South American Rugby Must Build On Immensely Successful Rugby World Cup
South American Rugby Must Build On Immensely Successful Rugby World Cup
All in all, rugby in South America has had a stellar past few years. Can it grow even further and be considered one of the game's most talented continents?
When it’s all said and done, South America can look back at its performance in the 2023 Rugby World Cup with pride.
Argentina, long the juggernaut nation on the continent, is doing its thing and in the hunt to get to the knockout stages out of Pool D as of this writing.
Plucky Uruguay won a pool game (against Namibia) and gave host France a surprise 27-12 dogfight in Lille.
Then there’s Chile, which went from being fully amateur just a few years ago to playing the likes of England, Japan and none other than Los Pumas in its first appearance in a World Cup.
The continent can admire how far it has come. However, the question that’ll follow them once they return from France is - what’s next?
A growing rugby region, South America will be the only mass-inhabited continent to have never hosted a Rugby World Cup once the United States does in 2031, despite the fact that Argentina has made multiple World Cup semifinals and only Europe and Oceania brought more countries to play in the 2023 event.
That fact, along with South America making waves in its regional club and international scenes to try and help put itself on the map, makes it worth wondering if it’s only a matter of time before South America truly emerges as a force to be reckoned with in the rugby world.
South America loves a bit of rugby. How it can unite together in that regard may be the key to how the continent takes the next step forward.
Here’s a look at some of what South American rugby can do to expand its footprint on the worldwide rugby sphere even further following one of the best periods for the sport in the region.
Follow Chile’s Lead
It was a long road toward Chile being the first World Cup debutant since Russia in 2011, with the Condores going from being annihilated in a record 89-6 loss to Argentina in 2009, to playing Los Pumas 14 years later in a World Cup.
Until Super Rugby Americas side Selknam, based in the capital of Santiago, was founded in 2019, the national team — despite being either mostly or fully amateur — was one of the better squads in South America, yet still wasn’t quite able to take the next leap toward qualifying for a World Cup.
Then, some groundbreaking moments occurred.

| PROVIDED MATERIAL |
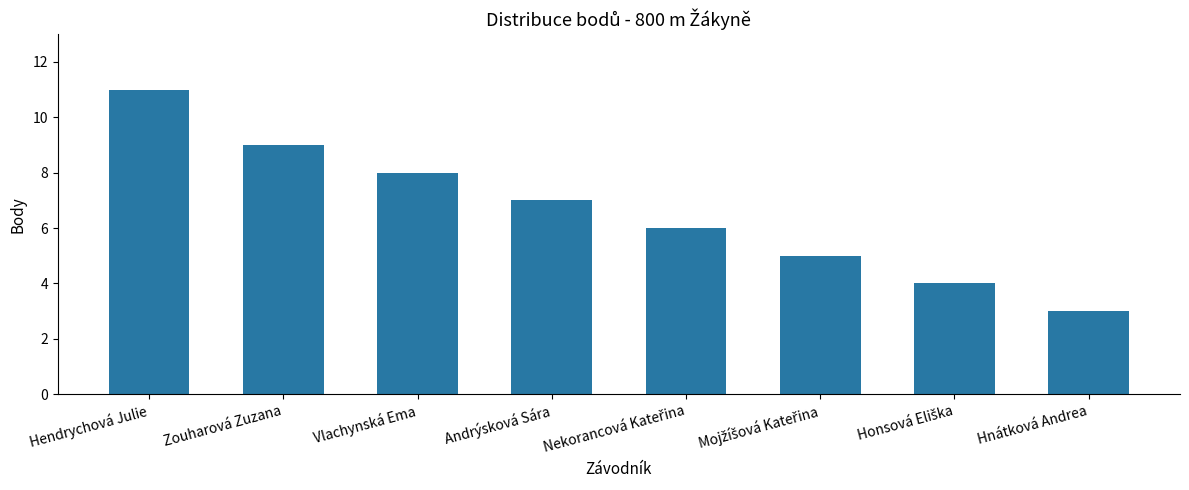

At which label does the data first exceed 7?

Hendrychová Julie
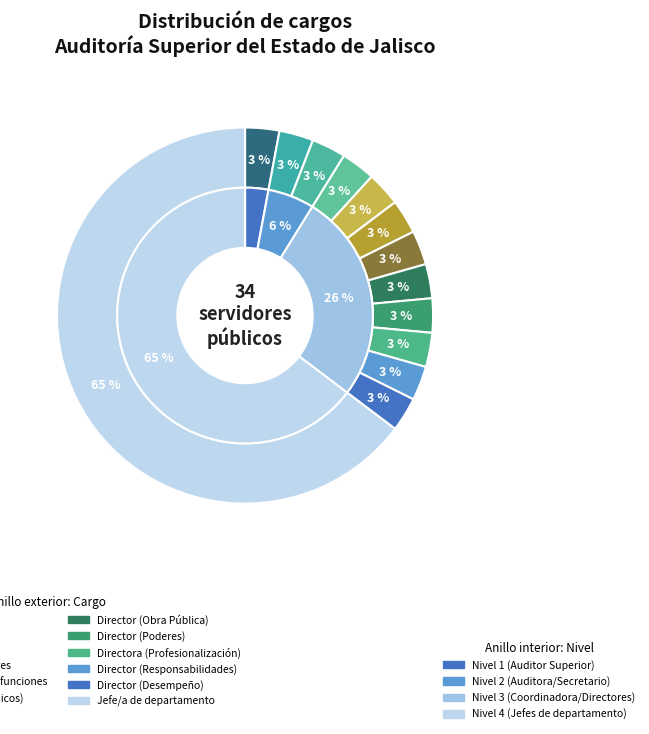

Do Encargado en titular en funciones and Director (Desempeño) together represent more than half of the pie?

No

| TASK PROMPT |
Reproduce, word for word, the passage of the South American rugby article from "South America loves" to "in the region.".

| THE COMPLETED TASK |
South America loves a bit of rugby. How it can unite together in that regard may be the key to how the continent takes the next step forward.
Here’s a look at some of what South American rugby can do to expand its footprint on the worldwide rugby sphere even further following one of the best periods for the sport in the region.